Figure understanding tasks

═══

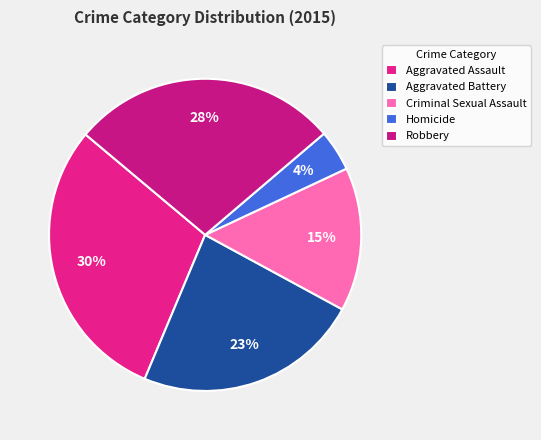

To the nearest percent, what portion does Criminal Sexual Assault represent?

15%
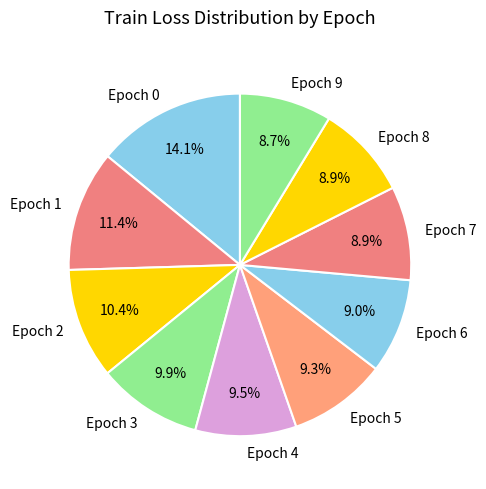

True or false: Epoch 4 accounts for 21% of the total.

False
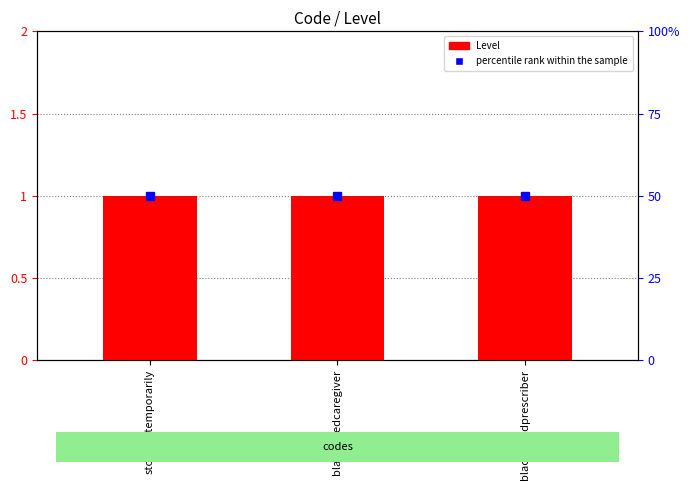

Between stoppedtemporarily and blacklistedcaregiver, which is larger?

stoppedtemporarily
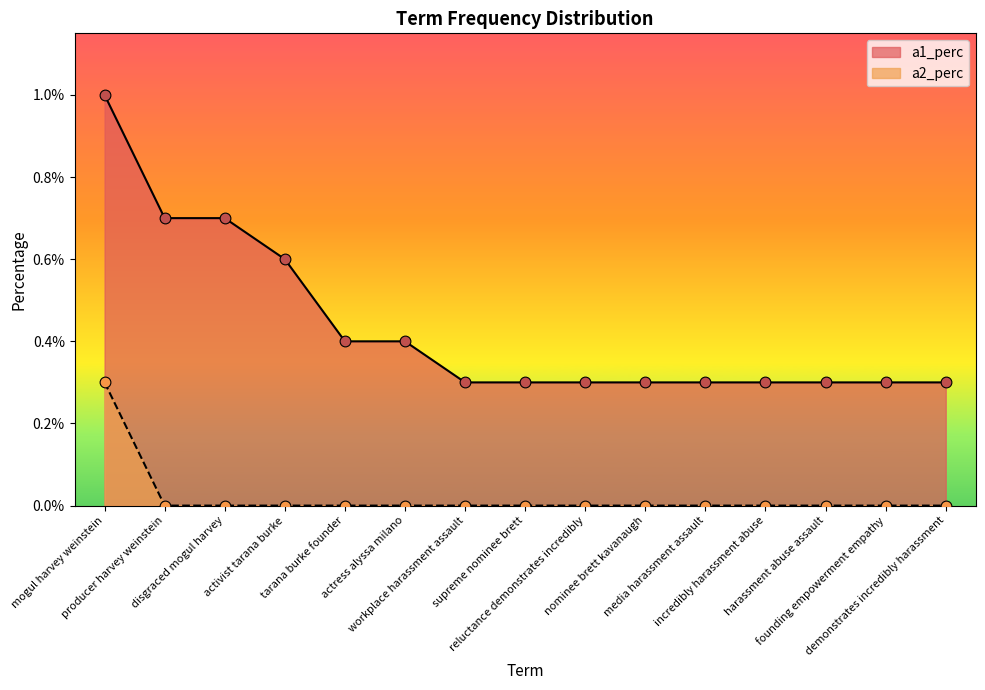

Which series has the largest total across all categories?

a1_perc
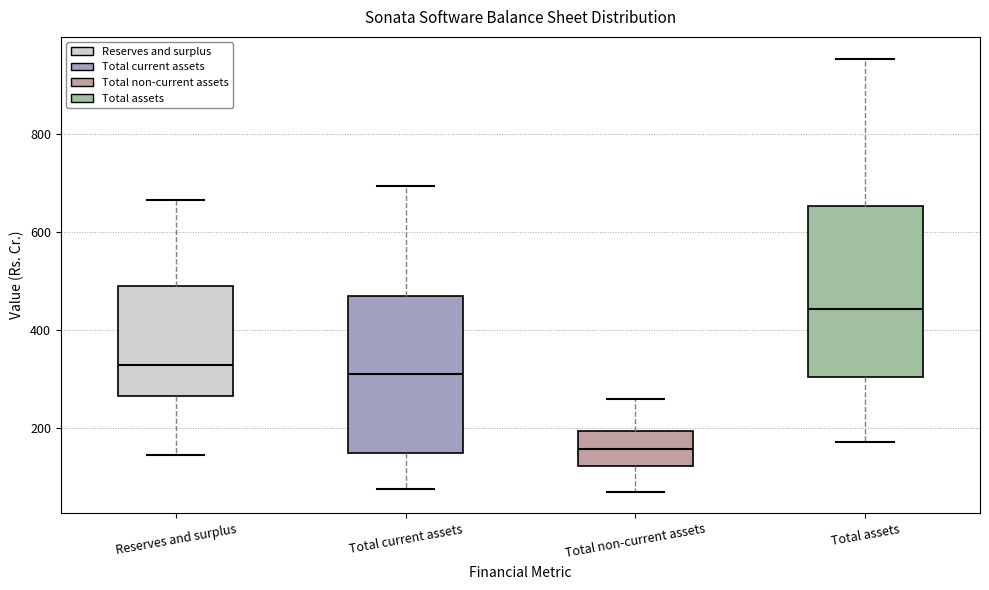

Where does the lower whisker of the box for Total current assets end on the y-axis? The values are not printed on the chart, so give them approximately, as read against the axis.

80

═══

→ YOUR TASK
State how many lines of the records contain the string "does", with case counting. Give only the number.

→ COMPLETED TASK
2